Vertical spring tensions are adjusted to keep plates pressed tightly together,
ensuring watertightness even while in motion. Corrugation features can be added
to the underside of each plate to increase contact area and watertightness during
plate tipping in curved configurations. Related crudely analogous structures
include systems of fixed scales (e.g., lizard or snake skins) and roof tile
shingle patterns on houses.

Consider an annular cylindrical section of diameter D comprised
of a two-plane (p = 2) parasol surface with square top plates of area L^{2}
and rectangular bottom plates of area L(L-h) where h is the width of the handle
and also the minimum overlap of adjacent plates at full extension. Then A_{min}
= N_{plates} L^{2} = p D L and A_{max}
= A_{min} + (N_{plates} - 1)(L^{2} - 3hL), hence areal
extensibility e_{area} = (A_{max} - A_{min})/A_{min}
= (N_{plates} - 1 / N_{plates})(1 - 3h/L). For N_{plates}
>> 1 and h << L, the theoretical limit for a 2-plane parasol is
e_{area} ~ 1.00(100%).

Extensibility is greatly improved by using additional plate
planes. In the compact configuration of Figure
5.13, for p >> 1, A_{min} = N_{plates} L^{2},
A_{max} ~ N_{plates} L (pL - p^{2} h + h) and areal
extensibility e_{area} = p - 1 - (h/L)(p^{2} - 1), with maximum
e_{area} occurring at p = L/2h. Hence for L = 10 nm and h = 1 nm, h/L
= 0.1 and maximum e_{area} = 1.60(160%) using p = 5 plate planes; the
minimum plausible h/L ~ 0.01, which gives maximum extensibility e_{area}
= 24.00(2400%) using p = 50 plate planes, giving a maximum surface rugosity
of ~98 nm at full distension if h = 2 nm.

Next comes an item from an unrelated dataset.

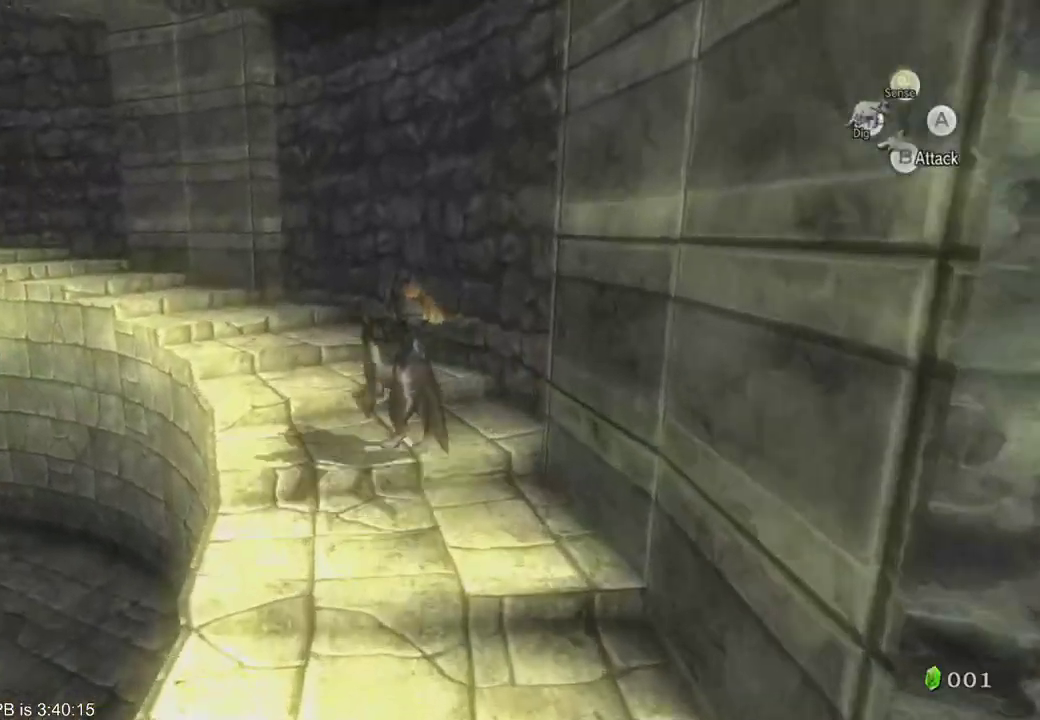
Gameplay with a controller (Xbox layout); each line is a JSON object with the inputs held at the frame after it. "events" lists button and stick changes between this image and that frame as [ms after this image, input, new state], when the widget could be followed in between. Not read: L3 R3 START.
{"buttons": [], "left_stick": "up-left", "right_stick": "center", "events": [[33, "B", "down"], [100, "B", "up"], [167, "B", "down"], [167, "R2", "down"], [267, "B", "up"], [333, "B", "down"], [400, "B", "up"], [400, "R2", "up"]]}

If an external mechanical pressure is applied perpendicular
to a parasol surface, the degree of deformation will depend strongly on various
details of design. Given the extensive cabling and spring-loading of plates
a surface stiffness of k_{s} ~ 10 N/m should be achievable, in which
case a point force of 1 nN deforms the parasol surface by ~0.1 nm.